For a wider, side-by-side view of the chart and the full comparative grid, open the Model chooser playground.

How to read the chart

  • The top-left corner is the Pareto frontier: high score at low cost. Look here first.
  • Points on the right but not much higher than the Pareto frontier are paying a premium — usually worth it only when the task is at the edge of what the cheaper model can do.
  • Moving the benchmark switcher reshuffles the chart. A model that leads on MMLU Pro might trail on SWE-Bench. There is no single "best". Pick the benchmark that matches your use case.
  • Open-weight models (outlined) tend to cluster in the lower-left — cheap, with competitive but not leading scores.

Blending: the real production pattern

No team ships with a single model behind an agent.

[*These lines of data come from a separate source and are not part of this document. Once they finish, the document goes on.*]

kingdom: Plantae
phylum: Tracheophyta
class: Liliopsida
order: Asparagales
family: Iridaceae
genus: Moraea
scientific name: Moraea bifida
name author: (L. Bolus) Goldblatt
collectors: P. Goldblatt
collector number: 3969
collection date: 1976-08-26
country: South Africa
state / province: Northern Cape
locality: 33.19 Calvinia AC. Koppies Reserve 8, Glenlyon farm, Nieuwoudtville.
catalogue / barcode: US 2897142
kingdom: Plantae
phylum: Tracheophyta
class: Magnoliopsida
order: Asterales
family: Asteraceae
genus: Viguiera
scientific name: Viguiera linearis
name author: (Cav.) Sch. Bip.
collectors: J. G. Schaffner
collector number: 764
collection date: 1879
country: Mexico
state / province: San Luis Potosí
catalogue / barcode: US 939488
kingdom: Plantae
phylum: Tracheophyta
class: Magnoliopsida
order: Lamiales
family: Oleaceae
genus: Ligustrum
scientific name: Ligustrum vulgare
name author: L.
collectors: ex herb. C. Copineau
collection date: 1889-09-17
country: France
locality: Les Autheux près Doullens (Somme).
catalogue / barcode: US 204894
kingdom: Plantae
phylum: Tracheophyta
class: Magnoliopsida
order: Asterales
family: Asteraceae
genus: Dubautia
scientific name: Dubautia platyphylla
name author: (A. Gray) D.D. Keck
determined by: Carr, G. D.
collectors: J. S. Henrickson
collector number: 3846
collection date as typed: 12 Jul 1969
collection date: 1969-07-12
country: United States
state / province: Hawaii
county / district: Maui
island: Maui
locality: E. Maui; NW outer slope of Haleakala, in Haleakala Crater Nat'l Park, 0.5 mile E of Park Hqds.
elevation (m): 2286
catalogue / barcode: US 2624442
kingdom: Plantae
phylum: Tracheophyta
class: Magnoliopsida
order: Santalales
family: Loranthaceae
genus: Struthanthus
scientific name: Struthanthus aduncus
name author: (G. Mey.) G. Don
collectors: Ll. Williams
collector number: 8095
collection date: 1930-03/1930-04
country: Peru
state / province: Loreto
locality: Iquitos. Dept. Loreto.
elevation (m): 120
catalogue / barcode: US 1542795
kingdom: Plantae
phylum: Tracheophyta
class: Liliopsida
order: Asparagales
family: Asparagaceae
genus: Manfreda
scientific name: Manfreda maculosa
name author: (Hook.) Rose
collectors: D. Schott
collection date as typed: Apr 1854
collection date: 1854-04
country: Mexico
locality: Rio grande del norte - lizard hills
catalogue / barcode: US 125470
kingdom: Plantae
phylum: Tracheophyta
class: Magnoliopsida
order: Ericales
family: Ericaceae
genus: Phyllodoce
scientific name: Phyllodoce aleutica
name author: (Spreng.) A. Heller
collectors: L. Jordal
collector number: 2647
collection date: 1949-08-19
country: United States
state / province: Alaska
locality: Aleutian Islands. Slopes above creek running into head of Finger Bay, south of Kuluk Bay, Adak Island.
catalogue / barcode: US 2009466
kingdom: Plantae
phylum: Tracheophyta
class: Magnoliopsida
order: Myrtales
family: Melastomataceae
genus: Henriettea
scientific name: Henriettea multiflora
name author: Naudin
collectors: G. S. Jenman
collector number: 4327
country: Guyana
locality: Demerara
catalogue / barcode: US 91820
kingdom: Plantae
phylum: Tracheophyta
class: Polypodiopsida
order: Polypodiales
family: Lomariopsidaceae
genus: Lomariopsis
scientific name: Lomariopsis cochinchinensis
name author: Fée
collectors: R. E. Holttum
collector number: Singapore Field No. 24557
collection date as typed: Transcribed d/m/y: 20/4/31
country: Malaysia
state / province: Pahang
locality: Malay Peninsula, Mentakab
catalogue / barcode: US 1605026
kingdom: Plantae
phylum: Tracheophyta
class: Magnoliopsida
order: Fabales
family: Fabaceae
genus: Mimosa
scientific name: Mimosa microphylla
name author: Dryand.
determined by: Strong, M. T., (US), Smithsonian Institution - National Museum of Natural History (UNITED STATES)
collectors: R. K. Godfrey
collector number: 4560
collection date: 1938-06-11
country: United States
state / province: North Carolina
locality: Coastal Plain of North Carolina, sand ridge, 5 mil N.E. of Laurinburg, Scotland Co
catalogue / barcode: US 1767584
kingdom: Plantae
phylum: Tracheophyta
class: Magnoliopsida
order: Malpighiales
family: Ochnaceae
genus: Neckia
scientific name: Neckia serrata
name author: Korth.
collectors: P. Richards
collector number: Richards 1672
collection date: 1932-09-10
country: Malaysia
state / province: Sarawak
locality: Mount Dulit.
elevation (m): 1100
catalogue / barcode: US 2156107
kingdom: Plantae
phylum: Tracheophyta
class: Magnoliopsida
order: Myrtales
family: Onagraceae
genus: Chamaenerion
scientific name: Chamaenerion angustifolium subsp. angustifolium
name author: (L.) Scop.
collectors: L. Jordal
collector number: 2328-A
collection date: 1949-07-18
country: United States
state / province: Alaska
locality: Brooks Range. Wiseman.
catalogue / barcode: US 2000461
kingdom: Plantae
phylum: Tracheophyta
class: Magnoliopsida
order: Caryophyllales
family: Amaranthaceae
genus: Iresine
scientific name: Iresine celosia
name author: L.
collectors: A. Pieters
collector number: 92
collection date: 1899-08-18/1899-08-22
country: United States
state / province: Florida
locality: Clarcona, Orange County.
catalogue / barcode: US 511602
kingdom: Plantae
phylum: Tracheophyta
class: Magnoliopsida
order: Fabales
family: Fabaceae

The mature production pattern is a blend:

  • Haiku / GPT-5.4-nano / Gemini 3 Flash / Llama 4 Scout — classify the incoming request.
  • Sonnet / GPT-5.4 / Gemini 3 Pro / DeepSeek V3.2 Thinking — handle the main reasoning.
  • Opus / GPT-5.4 Pro — reserved for the hardest calls.

Play with the Cost / Quality simulator to see how shifting tier within a blend moves your cost curve. You will usually find the knee well below the top tier.

A decision checklist

Before you ship, answer these five:

  1. Does your data need to stay on specific infrastructure? → Open-weight or a closed model in a sovereign region.
  2. What benchmark most closely matches your actual task? → That is your north-star score.
  3. What is the cheapest tier that reliably passes your evals on that benchmark? → Your default model.
  4. Which tier do you need for the hardest 5% of cases? → Your escalation model.
  5. How do you switch between models as a new generation drops? → Abstract the provider behind a gateway or a thin internal interface. You will re-evaluate at least quarterly.